Known for its restoration of the famous Harlem Hospital murals in New York, as well as significant conservation projects in Rockefeller Center, the Chrysler Building, the Empire State Building, Cathedral of the Blessed Sacrament and the Cathedral of Christ the Light, the Evergreene team plans to have the first nine murals completely restored by December 21. On a recent tour of the murals and the conservation process, Brown Foundation grants officer Katy Hays stated, “What a legacy for the students and the community. These works are truly jewels and the university should be proud of its role in preserving these treasures.”

As an artist and educator, Dr. Biggers regarded his student mural project as one of his most significant achievements. During his thirty-six year tenure at Texas Southern, Dr. Biggers created three murals himself for the university, two of which have been fully restored. His earliest mural Web of Life, now housed in the University Museum, was restored by the conservation department of the Museum of Fine Arts, Houston in 1994 at the time of the national Biggers retrospective organized and curated by Dr. Alvia Wardlaw. Family Unity, the second mural created by Biggers and located in the Sterling Student Life Center, is the largest of the fourteen murals that he painted in his lifetime. This mural was fully restored by Evergreen in early 2012 with funds provided by President Rudley. The first completely restored mural during this phase of the project is by world-renowned artist Kermit Oliver, painted when he was an undergraduate art major at Texas Southern.

Early attention to the conservation of the TSU murals was initiated by Dr. Sarah Trotty, current Interim Chair of the Department of Visual and Performing Arts, and the Mural Conservation Committee. In 1999, Dr. Trotty received a University Seed Grant to research and photograph the murals and interview the artists who had completed murals as part of their undergraduate art program.

Dean Danille Taylor developed the blueprint for pursuing both funding and professional conservation expertise for the murals, and created a Mural Task Force composed of area arts and conservation experts and major patrons of the arts. The initial professional conservation assessment of the murals was provided by Conservator Richard Haskell of California in 2011. During that process, all murals were photographed and a conservation assessment was made of the treatment required for each mural with the assistance of University Museum registrar Monica Vidal. The funding of this phase of assessment and cataloguing was provided through university administrative funds as well as a Collections Management grant awarded to the University Museum from the Institute of Museum and Library Services. With this full documentation, Evergreene was able to begin its work in restoring the first group of murals selected according to the severity of damage and historic importance.

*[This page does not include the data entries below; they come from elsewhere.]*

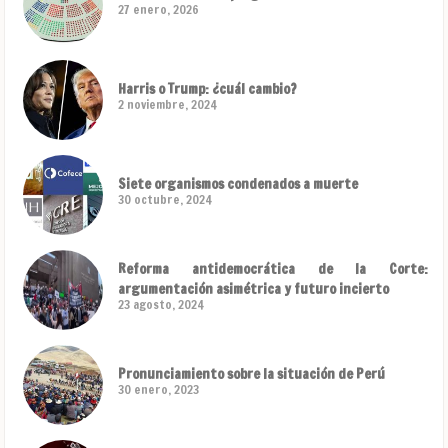
27 enero, 2026
Harris o Trump: ¿cuál cambio?
2 noviembre, 2024
Siete organismos condenados a muerte
30 octubre, 2024
Reforma antidemocrática de la Corte:
argumentación asimétrica y futuro incierto
23 agosto, 2024
Pronunciamiento sobre la situación de Perú
30 enero, 2023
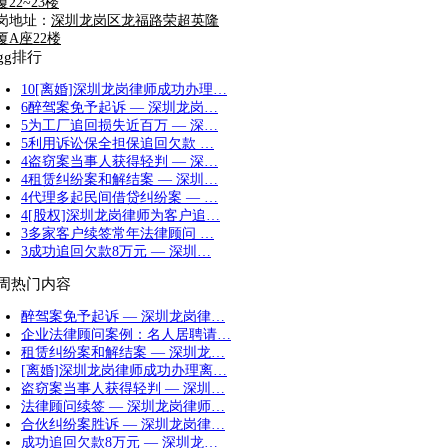
厦22~23楼
岗地址：
深圳龙岗区龙福路荣超英隆
厦A座22楼
igg排行
10
[离婚]深圳龙岗律师成功办理…
6
醉驾案免予起诉 — 深圳龙岗…
5
为工厂追回损失近百万 — 深…
5
利用诉讼保全担保追回欠款 …
4
盗窃案当事人获得轻判 — 深…
4
租赁纠纷案和解结案 — 深圳…
4
代理多起民间借贷纠纷案 — …
4
[股权]深圳龙岗律师为客户追…
3
多家客户续签常年法律顾问 …
3
成功追回欠款8万元 — 深圳…
周热门内容
醉驾案免予起诉 — 深圳龙岗律…
企业法律顾问案例：名人居聘请…
租赁纠纷案和解结案 — 深圳龙…
[离婚]深圳龙岗律师成功办理离…
盗窃案当事人获得轻判 — 深圳…
法律顾问续签 — 深圳龙岗律师…
合伙纠纷案胜诉 — 深圳龙岗律…
成功追回欠款8万元 — 深圳龙…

Senior art major LaStarsha McGarity is assisting the Evergreene team in redeveloping the surface texture on the murals. This unique hands-on opportunity provides her with important experience as she pursues a career in art conservation.

“As a proud Texas Southern University student, I was overjoyed when the professionals from Evergreene Architectural Arts began doing preservation work on the University’s historic murals in the Sterling Student Life Center and Hannah Hall,” said McGarity. “Considering that art conservation is the field I have chosen to dedicate myself to, I jumped at the chance to simply observe the process and ask as many questions as I could. To my delight, Kumiko “Kumi” Hisano and her associates have been allowing me to aid in their process and touch an important part my HBCU’s history. They have guided me through every step of the process and allowed me to complete the tasks at each point, from cleaning the paintings to reapplying texture to the wall. This experience is invaluable and I am deeply indebted to the Mural Preservation Committee and the employees of Evergreene Architectural Arts.”